Web · 2026
Marvira
A tiered e-commerce storefront platform — Lite, Pro, Enterprise — with a Django 5 + DRF backend and a Next.js App Router front-end. Bilingual AR + EN.
Problem
Most "all-in-one" e-commerce builders either give you everything (and charge for it) or give you a starting point so bare it might as well be a blank Django project. The middle — tiered storefronts where a Lite plan is genuinely usable and an Enterprise plan unlocks the integrations that justify the price — is underserved, especially with first-class Arabic support. Marvira is built for that middle.
Architecture
A single Django 5 + DRF backend serves a thin per-tenant Next.js storefront. Tier gates are enforced server-side; the front-end reflects what the API allows.

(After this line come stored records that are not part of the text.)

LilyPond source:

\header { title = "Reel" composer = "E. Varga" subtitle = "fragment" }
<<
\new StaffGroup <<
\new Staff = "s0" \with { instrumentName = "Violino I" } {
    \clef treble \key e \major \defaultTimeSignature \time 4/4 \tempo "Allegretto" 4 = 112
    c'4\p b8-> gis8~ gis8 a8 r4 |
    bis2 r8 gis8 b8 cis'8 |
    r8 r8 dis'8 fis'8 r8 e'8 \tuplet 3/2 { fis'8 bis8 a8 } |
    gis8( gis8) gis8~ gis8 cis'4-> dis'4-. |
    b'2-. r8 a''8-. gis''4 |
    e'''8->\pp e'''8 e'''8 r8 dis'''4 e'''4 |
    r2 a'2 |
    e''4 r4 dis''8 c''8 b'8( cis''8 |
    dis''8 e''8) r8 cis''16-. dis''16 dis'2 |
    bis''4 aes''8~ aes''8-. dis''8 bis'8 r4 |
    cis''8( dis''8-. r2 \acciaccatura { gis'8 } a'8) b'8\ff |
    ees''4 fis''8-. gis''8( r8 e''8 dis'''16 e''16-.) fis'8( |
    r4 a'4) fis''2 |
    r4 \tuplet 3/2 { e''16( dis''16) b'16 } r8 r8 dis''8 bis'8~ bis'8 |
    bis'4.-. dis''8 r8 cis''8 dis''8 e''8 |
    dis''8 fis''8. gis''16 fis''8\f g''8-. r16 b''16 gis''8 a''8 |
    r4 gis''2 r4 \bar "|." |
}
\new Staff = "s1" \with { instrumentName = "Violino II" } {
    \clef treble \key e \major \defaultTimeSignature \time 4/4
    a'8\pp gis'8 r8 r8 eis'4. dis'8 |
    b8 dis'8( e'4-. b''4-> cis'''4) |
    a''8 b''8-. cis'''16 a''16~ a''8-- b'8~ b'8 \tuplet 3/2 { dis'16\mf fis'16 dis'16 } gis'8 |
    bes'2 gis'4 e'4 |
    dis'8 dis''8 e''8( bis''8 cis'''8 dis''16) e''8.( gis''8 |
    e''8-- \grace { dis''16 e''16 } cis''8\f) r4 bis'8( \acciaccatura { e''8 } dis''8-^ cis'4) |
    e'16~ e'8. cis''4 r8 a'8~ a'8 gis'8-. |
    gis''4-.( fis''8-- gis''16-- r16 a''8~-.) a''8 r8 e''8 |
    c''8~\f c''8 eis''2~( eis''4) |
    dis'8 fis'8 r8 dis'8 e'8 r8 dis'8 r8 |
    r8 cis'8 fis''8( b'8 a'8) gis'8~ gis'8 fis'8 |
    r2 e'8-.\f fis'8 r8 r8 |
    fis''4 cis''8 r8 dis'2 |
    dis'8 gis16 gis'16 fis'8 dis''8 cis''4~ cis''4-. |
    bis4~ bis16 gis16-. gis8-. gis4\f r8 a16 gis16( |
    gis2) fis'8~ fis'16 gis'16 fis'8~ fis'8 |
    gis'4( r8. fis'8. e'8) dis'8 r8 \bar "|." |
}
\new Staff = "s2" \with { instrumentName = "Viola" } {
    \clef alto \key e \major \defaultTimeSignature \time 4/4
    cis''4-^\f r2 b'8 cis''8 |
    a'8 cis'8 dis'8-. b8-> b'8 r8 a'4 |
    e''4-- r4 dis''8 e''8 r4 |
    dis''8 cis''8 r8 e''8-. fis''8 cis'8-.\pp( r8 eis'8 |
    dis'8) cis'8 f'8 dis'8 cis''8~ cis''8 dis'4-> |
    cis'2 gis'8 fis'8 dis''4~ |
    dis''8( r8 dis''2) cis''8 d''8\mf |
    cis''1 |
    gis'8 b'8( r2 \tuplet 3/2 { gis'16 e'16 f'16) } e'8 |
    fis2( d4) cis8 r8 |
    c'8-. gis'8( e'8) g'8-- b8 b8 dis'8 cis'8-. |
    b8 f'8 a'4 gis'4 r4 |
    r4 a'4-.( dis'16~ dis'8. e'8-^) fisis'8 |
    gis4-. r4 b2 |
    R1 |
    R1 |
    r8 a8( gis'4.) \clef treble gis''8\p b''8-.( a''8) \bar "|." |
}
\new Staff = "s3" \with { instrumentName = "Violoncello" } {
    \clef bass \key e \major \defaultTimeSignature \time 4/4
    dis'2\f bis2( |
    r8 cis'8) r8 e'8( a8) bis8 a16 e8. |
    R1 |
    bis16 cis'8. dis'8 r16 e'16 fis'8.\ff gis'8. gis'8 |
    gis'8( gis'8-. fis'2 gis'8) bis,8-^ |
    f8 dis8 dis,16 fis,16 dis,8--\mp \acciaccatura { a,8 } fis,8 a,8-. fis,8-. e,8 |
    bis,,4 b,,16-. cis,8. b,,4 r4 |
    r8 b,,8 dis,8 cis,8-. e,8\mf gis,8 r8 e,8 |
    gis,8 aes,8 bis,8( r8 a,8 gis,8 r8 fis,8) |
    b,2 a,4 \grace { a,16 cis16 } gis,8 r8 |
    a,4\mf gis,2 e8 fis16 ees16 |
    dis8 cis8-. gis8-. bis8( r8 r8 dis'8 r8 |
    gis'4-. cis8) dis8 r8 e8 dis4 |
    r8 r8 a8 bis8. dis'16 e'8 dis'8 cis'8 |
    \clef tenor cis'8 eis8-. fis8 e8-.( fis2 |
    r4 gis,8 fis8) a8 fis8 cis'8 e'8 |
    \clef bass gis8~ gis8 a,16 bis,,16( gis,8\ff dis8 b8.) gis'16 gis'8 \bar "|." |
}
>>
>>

The schema treats every tier-specific feature as a capability flag rather than a separate model — adding a new tier is a config change, not a migration.
Key decisions
- DRF over plain Django views. The mobile roadmap (Flutter) needs the same surface the web client uses. DRF is the obvious choice when there are two clients in your future.
- Capability flags, not tier branches. "If
tenant.tier == 'pro'" scattered through views ages badly. Flags on the tenant object let the pricing team move features between tiers without touching code paths. - Ant Design in the admin, Tailwind in the storefront. Admins want dense data tables and battle-tested form widgets. Shoppers want a fast, custom-feeling storefront. Two component systems is the right tax to pay.
Outcome
M2 is in flight: domain models and DRF endpoints. The next milestone is the storefront's checkout path against the tiered capability matrix.